Between a Rock and a Hard Place

Newsweek

It’s a pretty safe bet that the Democratic-ruled Senate will confirm Solicitor General Elena Kagan, President Obama’s Supreme Court nominee, by about Aug. 6, with over 60 votes. But that’s not to deny that many conservatives–and some liberals–will raise passionate complaints that the 50-year-old Kagan is unfit to be a justice. Indeed, they’ve been attacking her for as long as she has been the consensus front-runner for the nomination.

Conservatives and others have pounded especially hard on her efforts to exclude military recruiters from Harvard Law School’s career services facilities as a protest against the exclusion of gays from the military.
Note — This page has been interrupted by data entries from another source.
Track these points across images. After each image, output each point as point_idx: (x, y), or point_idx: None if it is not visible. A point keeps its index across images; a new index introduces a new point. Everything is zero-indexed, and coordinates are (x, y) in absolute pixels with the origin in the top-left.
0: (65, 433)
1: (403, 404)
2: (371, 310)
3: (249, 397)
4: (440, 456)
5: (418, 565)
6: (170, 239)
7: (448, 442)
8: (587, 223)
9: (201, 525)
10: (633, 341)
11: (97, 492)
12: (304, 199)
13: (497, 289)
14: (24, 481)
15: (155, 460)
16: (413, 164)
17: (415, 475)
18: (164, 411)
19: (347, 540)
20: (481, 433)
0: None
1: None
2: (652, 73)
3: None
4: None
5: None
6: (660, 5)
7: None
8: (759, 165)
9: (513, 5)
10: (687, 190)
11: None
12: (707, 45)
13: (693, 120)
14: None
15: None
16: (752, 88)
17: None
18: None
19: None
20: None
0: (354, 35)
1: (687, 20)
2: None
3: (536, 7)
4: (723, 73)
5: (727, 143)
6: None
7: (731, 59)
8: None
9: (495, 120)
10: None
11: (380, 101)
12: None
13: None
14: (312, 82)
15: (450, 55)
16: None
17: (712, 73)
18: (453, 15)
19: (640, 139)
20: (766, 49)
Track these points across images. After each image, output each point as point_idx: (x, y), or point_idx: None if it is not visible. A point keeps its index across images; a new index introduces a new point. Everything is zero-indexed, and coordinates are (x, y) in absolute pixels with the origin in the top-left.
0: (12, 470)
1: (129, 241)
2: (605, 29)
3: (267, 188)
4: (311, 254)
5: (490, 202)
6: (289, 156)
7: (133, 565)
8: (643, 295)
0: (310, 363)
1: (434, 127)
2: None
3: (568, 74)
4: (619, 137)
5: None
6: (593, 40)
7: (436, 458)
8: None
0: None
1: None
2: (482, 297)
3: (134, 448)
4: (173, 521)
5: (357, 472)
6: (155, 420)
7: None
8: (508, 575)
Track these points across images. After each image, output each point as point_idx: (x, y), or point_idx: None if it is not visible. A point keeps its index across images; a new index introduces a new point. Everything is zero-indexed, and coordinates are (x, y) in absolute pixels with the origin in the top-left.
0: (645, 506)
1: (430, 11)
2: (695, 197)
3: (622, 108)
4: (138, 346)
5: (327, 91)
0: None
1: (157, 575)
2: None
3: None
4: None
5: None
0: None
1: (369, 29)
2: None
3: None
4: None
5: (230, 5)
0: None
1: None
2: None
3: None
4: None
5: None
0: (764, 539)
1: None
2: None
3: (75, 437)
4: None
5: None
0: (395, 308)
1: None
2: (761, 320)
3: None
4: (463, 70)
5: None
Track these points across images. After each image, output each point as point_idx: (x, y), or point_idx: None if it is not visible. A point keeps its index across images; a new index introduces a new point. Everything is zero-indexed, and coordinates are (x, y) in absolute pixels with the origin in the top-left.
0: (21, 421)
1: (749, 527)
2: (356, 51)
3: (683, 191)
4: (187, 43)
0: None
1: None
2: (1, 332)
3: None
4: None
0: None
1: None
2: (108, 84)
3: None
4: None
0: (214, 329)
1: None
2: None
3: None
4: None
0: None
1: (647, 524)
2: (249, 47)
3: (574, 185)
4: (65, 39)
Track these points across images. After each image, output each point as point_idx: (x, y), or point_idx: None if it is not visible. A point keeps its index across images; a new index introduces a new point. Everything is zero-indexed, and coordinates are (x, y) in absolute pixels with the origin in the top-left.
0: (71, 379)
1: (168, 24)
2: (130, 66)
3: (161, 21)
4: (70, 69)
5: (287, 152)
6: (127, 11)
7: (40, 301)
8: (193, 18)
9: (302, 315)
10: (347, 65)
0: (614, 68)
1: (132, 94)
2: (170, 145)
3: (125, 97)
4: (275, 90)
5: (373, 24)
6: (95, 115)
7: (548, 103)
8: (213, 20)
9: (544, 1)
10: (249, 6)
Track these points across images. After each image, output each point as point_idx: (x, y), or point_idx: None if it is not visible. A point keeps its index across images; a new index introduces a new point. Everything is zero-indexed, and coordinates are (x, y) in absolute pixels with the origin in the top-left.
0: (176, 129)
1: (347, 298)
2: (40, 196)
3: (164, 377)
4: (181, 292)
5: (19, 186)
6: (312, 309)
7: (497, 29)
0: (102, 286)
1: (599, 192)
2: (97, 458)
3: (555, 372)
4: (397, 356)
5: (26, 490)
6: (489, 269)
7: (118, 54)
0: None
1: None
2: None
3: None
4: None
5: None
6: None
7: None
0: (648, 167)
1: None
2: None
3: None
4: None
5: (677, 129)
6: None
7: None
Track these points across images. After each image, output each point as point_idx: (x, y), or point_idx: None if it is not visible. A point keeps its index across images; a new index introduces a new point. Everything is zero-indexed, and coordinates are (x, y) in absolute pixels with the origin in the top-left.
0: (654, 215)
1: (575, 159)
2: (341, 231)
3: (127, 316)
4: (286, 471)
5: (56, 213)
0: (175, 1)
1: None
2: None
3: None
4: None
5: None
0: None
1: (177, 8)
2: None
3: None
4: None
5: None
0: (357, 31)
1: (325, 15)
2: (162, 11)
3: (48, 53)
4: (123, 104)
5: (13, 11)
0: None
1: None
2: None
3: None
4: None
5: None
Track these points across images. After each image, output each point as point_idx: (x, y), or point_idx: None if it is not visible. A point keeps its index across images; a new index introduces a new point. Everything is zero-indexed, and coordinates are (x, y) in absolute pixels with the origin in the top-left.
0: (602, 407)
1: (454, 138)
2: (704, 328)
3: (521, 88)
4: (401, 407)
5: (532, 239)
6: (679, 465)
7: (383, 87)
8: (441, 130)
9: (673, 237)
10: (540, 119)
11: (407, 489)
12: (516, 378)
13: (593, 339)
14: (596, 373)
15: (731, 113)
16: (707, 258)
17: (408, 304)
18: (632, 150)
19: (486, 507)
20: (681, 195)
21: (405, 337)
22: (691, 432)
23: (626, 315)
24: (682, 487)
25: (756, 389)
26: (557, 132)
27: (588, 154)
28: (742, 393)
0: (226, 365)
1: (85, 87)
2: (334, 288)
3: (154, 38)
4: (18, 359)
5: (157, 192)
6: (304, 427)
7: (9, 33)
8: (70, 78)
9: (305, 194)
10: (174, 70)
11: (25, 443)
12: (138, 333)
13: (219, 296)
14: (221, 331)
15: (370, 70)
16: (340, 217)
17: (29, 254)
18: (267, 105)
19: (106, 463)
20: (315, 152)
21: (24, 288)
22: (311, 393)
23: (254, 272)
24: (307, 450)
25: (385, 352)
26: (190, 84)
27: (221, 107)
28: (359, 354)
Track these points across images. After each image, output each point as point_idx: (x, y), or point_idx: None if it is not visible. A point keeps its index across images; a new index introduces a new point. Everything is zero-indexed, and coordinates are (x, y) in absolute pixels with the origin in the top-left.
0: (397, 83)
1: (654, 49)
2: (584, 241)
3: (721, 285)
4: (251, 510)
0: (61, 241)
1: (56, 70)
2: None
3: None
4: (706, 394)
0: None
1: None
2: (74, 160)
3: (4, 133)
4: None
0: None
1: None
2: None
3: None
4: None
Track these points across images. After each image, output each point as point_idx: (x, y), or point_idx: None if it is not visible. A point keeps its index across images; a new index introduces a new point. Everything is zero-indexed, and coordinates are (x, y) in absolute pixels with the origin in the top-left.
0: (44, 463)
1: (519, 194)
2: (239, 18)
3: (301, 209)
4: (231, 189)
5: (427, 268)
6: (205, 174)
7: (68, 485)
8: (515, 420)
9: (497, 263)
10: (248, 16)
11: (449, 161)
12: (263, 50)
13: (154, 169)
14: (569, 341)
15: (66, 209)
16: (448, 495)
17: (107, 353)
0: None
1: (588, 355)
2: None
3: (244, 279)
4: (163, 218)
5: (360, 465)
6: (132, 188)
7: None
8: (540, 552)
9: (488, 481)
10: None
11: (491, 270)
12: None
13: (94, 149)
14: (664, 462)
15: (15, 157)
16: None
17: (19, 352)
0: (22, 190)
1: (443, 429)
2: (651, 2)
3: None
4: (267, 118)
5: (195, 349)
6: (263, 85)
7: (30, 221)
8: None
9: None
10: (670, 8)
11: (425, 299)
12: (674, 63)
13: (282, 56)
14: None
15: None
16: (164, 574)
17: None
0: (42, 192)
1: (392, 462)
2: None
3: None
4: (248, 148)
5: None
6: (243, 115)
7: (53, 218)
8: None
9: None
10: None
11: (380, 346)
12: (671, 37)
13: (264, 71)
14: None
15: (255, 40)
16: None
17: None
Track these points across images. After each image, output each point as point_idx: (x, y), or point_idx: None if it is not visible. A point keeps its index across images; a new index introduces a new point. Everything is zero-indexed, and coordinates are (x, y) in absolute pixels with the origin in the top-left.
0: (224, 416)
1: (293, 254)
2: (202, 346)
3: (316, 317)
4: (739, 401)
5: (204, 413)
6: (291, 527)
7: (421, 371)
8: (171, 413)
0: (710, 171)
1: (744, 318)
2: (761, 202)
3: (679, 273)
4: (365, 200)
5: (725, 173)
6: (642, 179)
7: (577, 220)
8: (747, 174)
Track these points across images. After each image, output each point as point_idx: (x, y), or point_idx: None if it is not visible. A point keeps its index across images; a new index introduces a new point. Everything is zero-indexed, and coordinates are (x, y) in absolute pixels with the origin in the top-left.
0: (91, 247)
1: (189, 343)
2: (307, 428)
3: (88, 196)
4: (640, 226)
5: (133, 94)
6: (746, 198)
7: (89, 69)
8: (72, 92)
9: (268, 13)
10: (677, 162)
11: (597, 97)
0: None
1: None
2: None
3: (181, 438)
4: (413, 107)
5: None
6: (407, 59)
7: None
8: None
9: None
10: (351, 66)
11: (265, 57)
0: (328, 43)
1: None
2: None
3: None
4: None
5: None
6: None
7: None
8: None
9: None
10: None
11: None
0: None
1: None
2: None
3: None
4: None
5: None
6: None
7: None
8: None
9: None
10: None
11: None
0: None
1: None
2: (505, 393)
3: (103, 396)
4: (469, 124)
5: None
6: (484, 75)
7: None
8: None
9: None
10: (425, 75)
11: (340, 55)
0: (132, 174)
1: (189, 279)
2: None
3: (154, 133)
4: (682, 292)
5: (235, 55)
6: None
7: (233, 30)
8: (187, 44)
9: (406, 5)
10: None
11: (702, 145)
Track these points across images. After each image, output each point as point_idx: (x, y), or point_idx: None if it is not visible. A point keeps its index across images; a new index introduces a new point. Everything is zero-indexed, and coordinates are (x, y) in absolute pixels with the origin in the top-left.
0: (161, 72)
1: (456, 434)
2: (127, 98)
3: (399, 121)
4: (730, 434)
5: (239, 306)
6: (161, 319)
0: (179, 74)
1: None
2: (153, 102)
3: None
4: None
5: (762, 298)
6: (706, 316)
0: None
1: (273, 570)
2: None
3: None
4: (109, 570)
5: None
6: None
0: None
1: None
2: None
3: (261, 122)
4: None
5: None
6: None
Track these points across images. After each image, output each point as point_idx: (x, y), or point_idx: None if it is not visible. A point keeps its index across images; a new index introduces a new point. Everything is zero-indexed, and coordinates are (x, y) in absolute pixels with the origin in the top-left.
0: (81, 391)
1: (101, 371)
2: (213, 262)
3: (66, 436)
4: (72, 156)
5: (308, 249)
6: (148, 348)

Few if any critics doubt that Kagan is extraordinarily intelligent and accomplished, or that she demonstrated great skill as a consensus-builder as dean of Harvard Law School, where she calmed the troubled ideological waters and won the admiration of conservative and liberal colleagues alike, from 2003 through 2008. But critics do claim that Kagan–who spent most of her career as a law professor and Clinton White House official, with very little courtroom experience before becoming Solicitor General–has less experience relevant to being a justice than any nominee in decades. Indeed, unlike all nine current justices, she has no judicial experience at all.

The New York-born Kagan would increase the Court’s domination by establishmentarians who attended Harvard and Yale law schools–six and three justices, respectively–and its remoteness from the struggles of ordinary Americans. But what really animates most critics is hostility to a nominee whom they consider too liberal or too conservative.